The available evidence suggests that they split off from the rest of the human population ages upon ages ago, and have been effectively isolated from everyone but their immediate neighbors ever since. Though technically their island is considered part of India, as a practical matter, they govern themselves. They have managed to retain their independent status for so long by living on a tiny, hard-to-reach island and enforcing a strict immigration policy of killing anyone who shows up on their beach.

Given that the Sentinelese would probably all die of the common cold if they ever did let foreigners onto their island, their policy is not unreasonable. You wouldn’t want to let some plague-bearing foreigner kill you with their germs, either. Unfortunately, the disease situation is unlikely to reverse itself; their population is just too small to withstand contact with the outside world. Too-long isolation in such a tiny place has cut them off from all the technological progress of the past 40,000 to 60,000 years, and their population is too small to develop much tech internally. To be fair, their strategy has worked so far. But now they’re stuck, maintaining their tiny island against the odds until someone decides to show up with guns and do some logging, fishing, or whatever they feel like, at which point there’s a good chance they’ll be wiped out.

Long term, total isolation is a policy with very low survival odds.

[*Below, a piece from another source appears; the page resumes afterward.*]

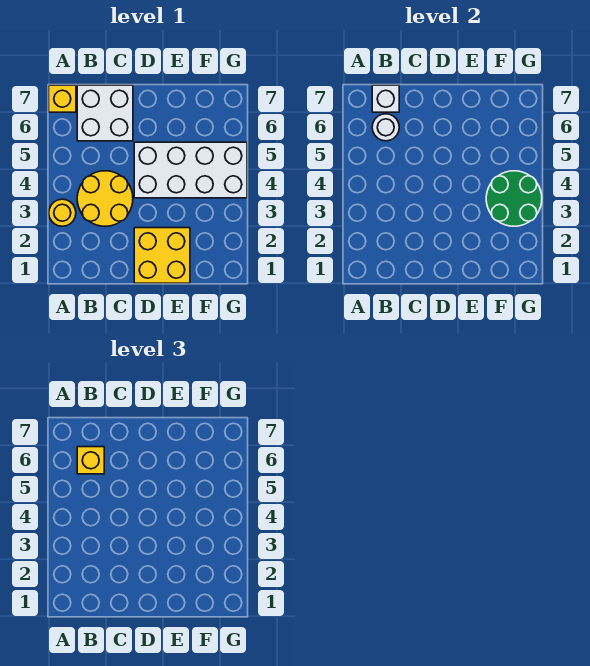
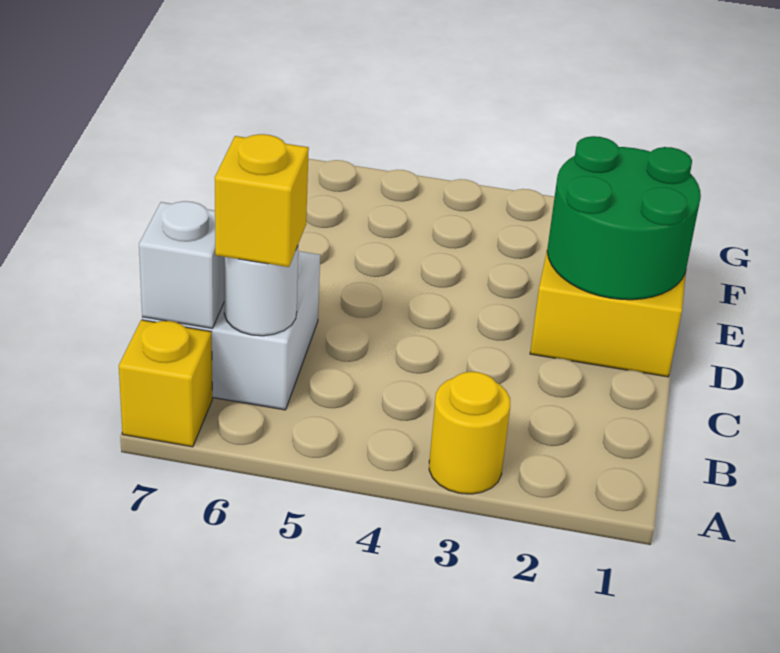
yellow round brick B3:C4 level 1 -> none
white brick D4:G5 level 1 -> none
green round brick F3:G4 level 2 -> green round brick D1:E2 level 2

After some thought, the best option I can think of for the Sentinelese, other than continuing as they are and hoping for the best (after all, the rest of the world could destroy itself in a nuclear holocaust and leave them behind to continue doing their thing for the next 40,000 years,) is to expand their numbers and send excess people to the other Andaman Islands. Sure, most of those people would probably get colds and die, and if not the colds, alcohol’s a likely culprit, but as long as they keep exporting people, eventually some of them will survive, and create a breeding population/intermix with the other Andamanese until they have the numbers/immunity to interact with the outside world.